11. In terms of Hand Made 1, are people able to appreciate this work, considering the money they have to spend? Do you really believe this should be the future of watchmaking?


We had a fantastic return from that. When we started with the Naissance d’une Montre project, people didn’t really see what the difference was. People were wondering why it costs a six-figure number when other companies produce thousands of watches that were also handmade. But the difference is that there is a handmade watch and a watch with hand work on it. When you have a watch that costs 20,000 euros there can only be a limited amount of work by hand.

These watches have their legitimacy, of course, but it is a different approach to our philosophy. We have set some criteria for our Hand Made 1 project. Every part that we call hand-made does not have any CNC input. The watch needs to be assembled by one watchmaker by hand. And lastly, we defined that at least 90% of the piece needs to be handmade. And we are at 95% I think, which is a pretty good start.

It is not the future of watchmaking. But you never get to practice all these techniques if you don’t carry on making timepieces in a traditional way. And there are still enough people out there that enjoy and appreciate this level of hand-craftsmanship.

12. In your view, in what direction is the watch industry moving?

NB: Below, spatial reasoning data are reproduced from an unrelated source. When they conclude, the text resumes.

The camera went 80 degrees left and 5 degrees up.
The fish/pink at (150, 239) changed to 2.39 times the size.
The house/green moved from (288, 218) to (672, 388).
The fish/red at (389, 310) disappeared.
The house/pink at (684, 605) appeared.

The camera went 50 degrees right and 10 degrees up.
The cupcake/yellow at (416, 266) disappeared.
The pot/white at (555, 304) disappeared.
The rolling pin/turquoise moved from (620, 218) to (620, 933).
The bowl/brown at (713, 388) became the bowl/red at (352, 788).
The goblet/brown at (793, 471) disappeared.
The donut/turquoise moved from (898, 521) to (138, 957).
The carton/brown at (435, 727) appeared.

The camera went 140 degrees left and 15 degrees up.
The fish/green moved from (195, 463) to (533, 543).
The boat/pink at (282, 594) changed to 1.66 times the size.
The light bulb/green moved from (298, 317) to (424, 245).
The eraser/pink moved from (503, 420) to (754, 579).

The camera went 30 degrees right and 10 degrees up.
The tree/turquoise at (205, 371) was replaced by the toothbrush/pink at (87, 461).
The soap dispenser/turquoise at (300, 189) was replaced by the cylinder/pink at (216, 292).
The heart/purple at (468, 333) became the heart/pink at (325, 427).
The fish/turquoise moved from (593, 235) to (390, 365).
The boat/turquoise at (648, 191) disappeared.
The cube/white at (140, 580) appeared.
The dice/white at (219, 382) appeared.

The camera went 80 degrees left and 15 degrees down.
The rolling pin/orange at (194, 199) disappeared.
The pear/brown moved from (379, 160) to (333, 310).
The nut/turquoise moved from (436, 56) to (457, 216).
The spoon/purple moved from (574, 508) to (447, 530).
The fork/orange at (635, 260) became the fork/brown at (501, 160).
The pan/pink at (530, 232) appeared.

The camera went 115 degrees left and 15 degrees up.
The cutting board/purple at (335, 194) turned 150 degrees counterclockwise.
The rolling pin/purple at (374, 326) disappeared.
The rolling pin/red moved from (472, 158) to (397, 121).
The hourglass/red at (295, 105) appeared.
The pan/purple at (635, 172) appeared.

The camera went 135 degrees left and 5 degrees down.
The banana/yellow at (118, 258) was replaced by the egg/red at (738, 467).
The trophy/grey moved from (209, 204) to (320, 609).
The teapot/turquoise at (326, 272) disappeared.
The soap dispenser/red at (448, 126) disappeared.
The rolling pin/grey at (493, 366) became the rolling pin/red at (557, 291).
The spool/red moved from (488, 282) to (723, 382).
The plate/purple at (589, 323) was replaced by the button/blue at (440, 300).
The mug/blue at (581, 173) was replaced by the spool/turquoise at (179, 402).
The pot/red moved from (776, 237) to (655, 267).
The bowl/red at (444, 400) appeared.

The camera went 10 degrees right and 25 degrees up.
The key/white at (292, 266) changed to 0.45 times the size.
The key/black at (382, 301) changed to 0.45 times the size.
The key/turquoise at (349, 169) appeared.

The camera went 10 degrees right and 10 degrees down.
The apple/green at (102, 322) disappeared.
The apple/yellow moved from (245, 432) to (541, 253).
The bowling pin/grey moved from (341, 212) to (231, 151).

In every way really. What’s interesting is looking back again. Before the electronic watch there was only the mechanical watch. It was a utility item. The electronic watch brought a new category. It liberated the mechanical watch from purely being a useful item. So, the cheaply made watches have disappeared and we were left with a better quality of watches. Today you also have the technology connected watches, a third category. Even in the mechanical watchmaking you have different fields. There is the System51, which is a wonderful demonstration of expertise and industrial mastery. Then there are the watch companies producing in large amounts, the smaller ones, the traditional ones and the independent ones that only produce a very limited amount. There is a versatile offer for watch enthusiasts and collectors. I think we are in the most exciting times of watchmaking history.